§ **Task instructions**
Repeat the passage from the clementine tree blog post, starting with "Luvely--and perfect for" and going on through "dive said...".

§ **Passage given**
____

I'm getting cocky about this tree. I hope nobody smites me for it. I suppose if that happens I'll end up lying on the ground under a tree. I hope it's this one.

22 comments:

Book Dragon said...

color me jealous!

Petrea Burchard said...

I may have to ship you some, BD!

altadenahiker said...

Yes, brag away. My tangerines are ripe and juicy, but not on a par with your clemmies.

Desiree said...

Luvely--and perfect for Christmastime--as decoration

Steven said...

WOW ! That tree is loaded. A few seeds are no problem. I would call them "beauties." Lots of good vitamins too. Peel away and eat away. Another food based comment. Thanks for throwing me a bone.

dive said...

Wow! The future is orange over there. What a fantastic bumper crop.
Enjoy one for me, please, Petrea.

Petrea Burchard said...

Ripe already, Hiker? You're way ahead of me. Let's do a trade when it's time.

I like to share, Des. But it sounds like you don't like clementines?

I aim to please, Steven.

Dive, I'll be happy to enjoy several for you.

Patricia said...

I'm so jealous! Here in Washington state we are paying a pretty price for these, and I know they don't taste anything like yours. One of the joys of Southern California...

Gina said...

The picture of potential!

If you have extras I will definitely trade you some winter veggies for some - I've got quite a field of leeks going in my backyard (among other things).

Bellis said...

What an amazingly fruitful tree! That dollop of fertilizer must have helped.

There aren't any mandarins, clementines or tangerines for sale in our local stores yet - is AH shining extra light on hers?.

दूर्जेय चेतना said...

wow.. I missed my hometown in Nepal. we have big such garden... thanks for beautiful photo

Petrea Burchard said...

____

§ **Information given**
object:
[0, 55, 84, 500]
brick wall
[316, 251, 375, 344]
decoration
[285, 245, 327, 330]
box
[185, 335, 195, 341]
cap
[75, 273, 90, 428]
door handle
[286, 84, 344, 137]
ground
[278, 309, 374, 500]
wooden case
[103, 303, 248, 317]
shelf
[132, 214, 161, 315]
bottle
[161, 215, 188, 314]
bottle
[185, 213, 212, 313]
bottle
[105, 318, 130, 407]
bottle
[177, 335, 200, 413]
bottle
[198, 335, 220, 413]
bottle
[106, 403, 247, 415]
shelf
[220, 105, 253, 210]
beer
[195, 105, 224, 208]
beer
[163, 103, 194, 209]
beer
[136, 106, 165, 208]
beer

____

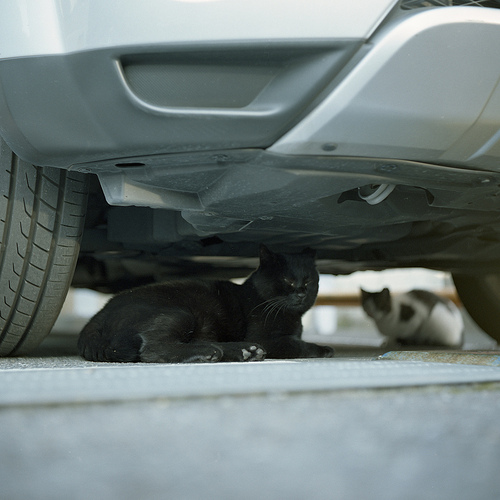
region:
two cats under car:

____

§ **Written solution**
Luvely--and perfect for Christmastime--as decoration

Steven said...

WOW ! That tree is loaded. A few seeds are no problem. I would call them "beauties." Lots of good vitamins too. Peel away and eat away. Another food based comment. Thanks for throwing me a bone.

dive said...